- **Aufgabenstellung**:
Gib die Zeilen vom Anfang der Vorlage bis einschließlich der Zeile mit „ייחודיים וארמונות באירופה.“ genau so wieder, wie sie dastehen. Die Bilder lässt du dabei weg.

[Abgetippter Seitentext]
★ ★ ★
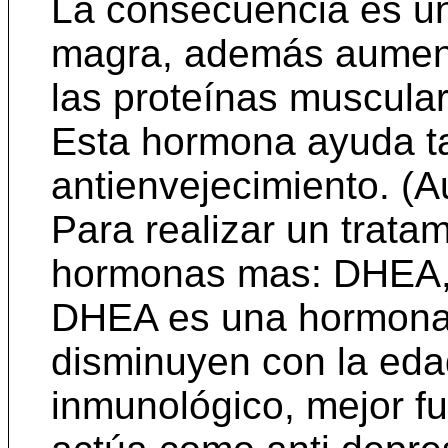
La consecuencia es un
magra, además aumenta 
las proteínas muscular
Esta hormona ayuda ta
antienvejecimiento. (A
Para realizar un trata
hormonas mas: DHEA, 
DHEA es una hormona 
disminuyen con la eda
inmunológico, mejor f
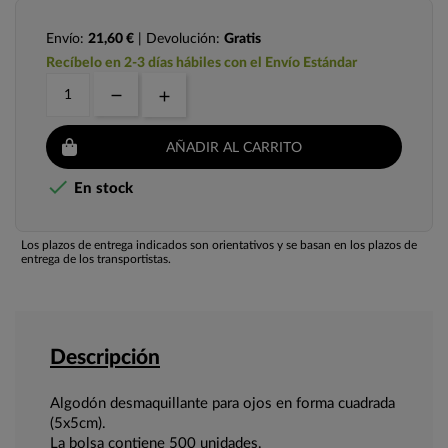
Envío:
21,60 €
| Devolución:
Gratis
Recíbelo en 2-3 días hábiles con el Envío Estándar
AÑADIR AL CARRITO

En stock
Los plazos de entrega indicados son orientativos y se basan en los plazos de
entrega de los transportistas.
Descripción
Algodón desmaquillante para ojos en forma cuadrada
(5x5cm).
La bolsa contiene 500 unidades.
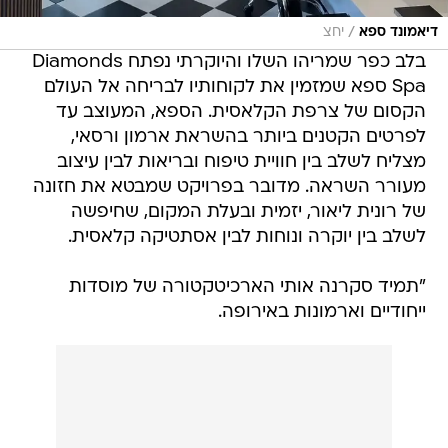
/
דיאמונד ספא
יחצ
בלב כפר שמריהו השלו והיוקרתי נפתח Diamonds
Spa ספא שמזמין את לקוחותיו לבריחה אל העולם
הקסום של צרפת הקלאסית. הספא, המעוצב עד
לפרטים הקטנים ביותר בהשראת ארמון ורסאי,
מצליח לשלב בין חוויית טיפוח ובריאות לבין עיצוב
מעורר השראה. מדובר בפרויקט שמבטא את חזונה
של רונית ליאור, יזמית ובעלת המקום, שחיפשה
לשלב בין יוקרה ונוחות לבין אסתטיקה קלאסית.
"תמיד סקרנה אותי הארכיטקטורה של מוסדות
ייחודיים וארמונות באירופה.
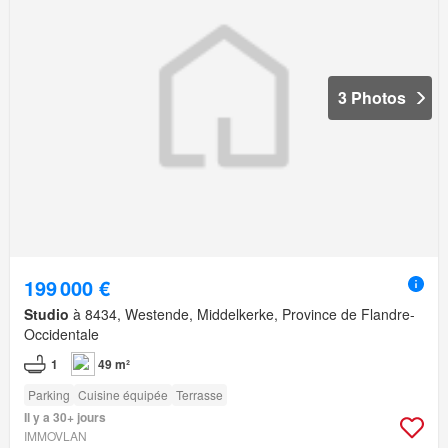
3 Photos
199 000 €
Studio
à 8434, Westende, Middelkerke, Province de Flandre-
Occidentale
1
49 m²
Parking
Cuisine équipée
Terrasse
Il y a 30+ jours
IMMOVLAN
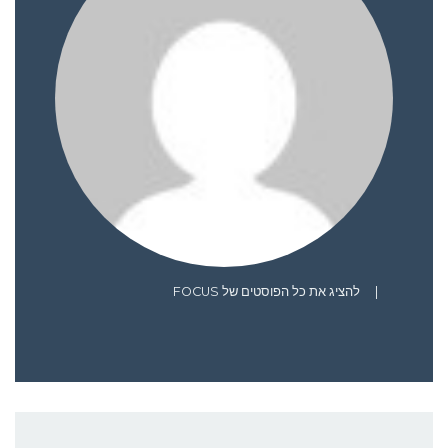
|
להציג את כל הפוסטים של FOCUS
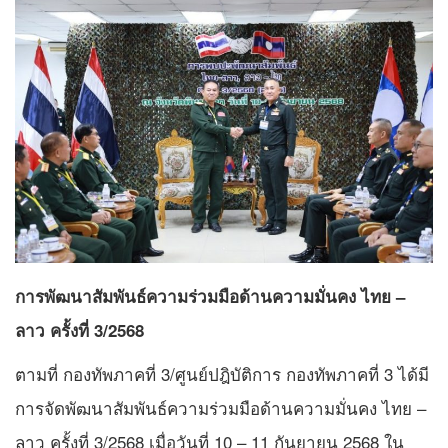
การพัฒนาสัมพันธ์ความร่วมมือด้านความมั่นคง ไทย –
ลาว ครั้งที่ 3/2568
ตามที่ กองทัพภาคที่ 3/ศูนย์ปฎิบัติการ กองทัพภาคที่ 3 ได้มี
การจัดพัฒนาสัมพันธ์ความร่วมมือด้านความมั่นคง ไทย –
ลาว ครั้งที่ 3/2568 เมื่อวันที่ 10 – 11 กันยายน 2568 ใน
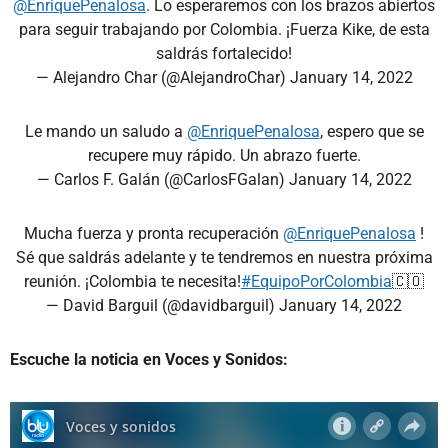
@EnriquePenalosa
. Lo esperaremos con los brazos abiertos
para seguir trabajando por Colombia. ¡Fuerza Kike, de esta
saldrás fortalecido!
— Alejandro Char (@AlejandroChar)
January 14, 2022
Le mando un saludo a
@EnriquePenalosa
, espero que se
recupere muy rápido. Un abrazo fuerte.
— Carlos F. Galán (@CarlosFGalan)
January 14, 2022
Mucha fuerza y pronta recuperación
@EnriquePenalosa
!
Sé que saldrás adelante y te tendremos en nuestra próxima
reunión. ¡Colombia te necesita!
#EquipoPorColombia
🇨🇴
— David Barguil (@davidbarguil)
January 14, 2022
Escuche la noticia en Voces y Sonidos:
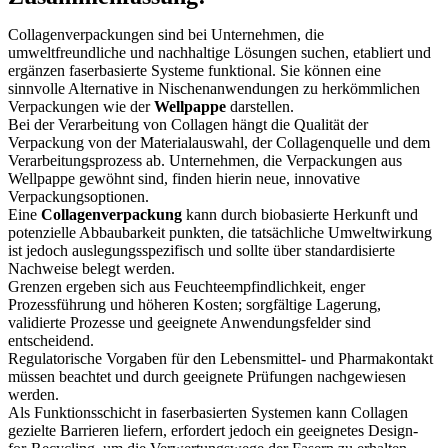
Collagenverpackungen sind bei Unternehmen, die
umweltfreundliche und nachhaltige Lösungen suchen, etabliert und
ergänzen faserbasierte Systeme funktional. Sie können eine
sinnvolle Alternative in Nischenanwendungen zu herkömmlichen
Verpackungen wie der
Wellpappe
darstellen.
Bei der Verarbeitung von Collagen hängt die Qualität der
Verpackung von der Materialauswahl, der Collagenquelle und dem
Verarbeitungsprozess ab. Unternehmen, die Verpackungen aus
Wellpappe gewöhnt sind, finden hierin neue, innovative
Verpackungsoptionen.
Eine
Collagenverpackung
kann durch biobasierte Herkunft und
potenzielle Abbaubarkeit punkten, die tatsächliche Umweltwirkung
ist jedoch auslegungsspezifisch und sollte über standardisierte
Nachweise belegt werden.
Grenzen ergeben sich aus Feuchteempfindlichkeit, enger
Prozessführung und höheren Kosten; sorgfältige Lagerung,
validierte Prozesse und geeignete Anwendungsfelder sind
entscheidend.
Regulatorische Vorgaben für den Lebensmittel- und Pharmakontakt
müssen beachtet und durch geeignete Prüfungen nachgewiesen
werden.
Als Funktionsschicht in faserbasierten Systemen kann Collagen
gezielte Barrieren liefern, erfordert jedoch ein geeignetes Design-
★ ★ ★
- **Fertige Lösung**:
La consecuencia es un
magra, además aumenta 
las proteínas muscular
Esta hormona ayuda ta
antienvejecimiento. (A
Para realizar un trata
hormonas mas: DHEA, 
DHEA es una hormona 
disminuyen con la eda
inmunológico, mejor f
Envío:
21,60 €
| Devolución:
Gratis
Recíbelo en 2-3 días hábiles con el Envío Estándar
AÑADIR AL CARRITO

En stock
Los plazos de entrega indicados son orientativos y se basan en los plazos de
entrega de los transportistas.
Descripción
Algodón desmaquillante para ojos en forma cuadrada
(5x5cm).
La bolsa contiene 500 unidades.
/
דיאמונד ספא
יחצ
בלב כפר שמריהו השלו והיוקרתי נפתח Diamonds
Spa ספא שמזמין את לקוחותיו לבריחה אל העולם
הקסום של צרפת הקלאסית. הספא, המעוצב עד
לפרטים הקטנים ביותר בהשראת ארמון ורסאי,
מצליח לשלב בין חוויית טיפוח ובריאות לבין עיצוב
מעורר השראה. מדובר בפרויקט שמבטא את חזונה
של רונית ליאור, יזמית ובעלת המקום, שחיפשה
לשלב בין יוקרה ונוחות לבין אסתטיקה קלאסית.
"תמיד סקרנה אותי הארכיטקטורה של מוסדות
ייחודיים וארמונות באירופה.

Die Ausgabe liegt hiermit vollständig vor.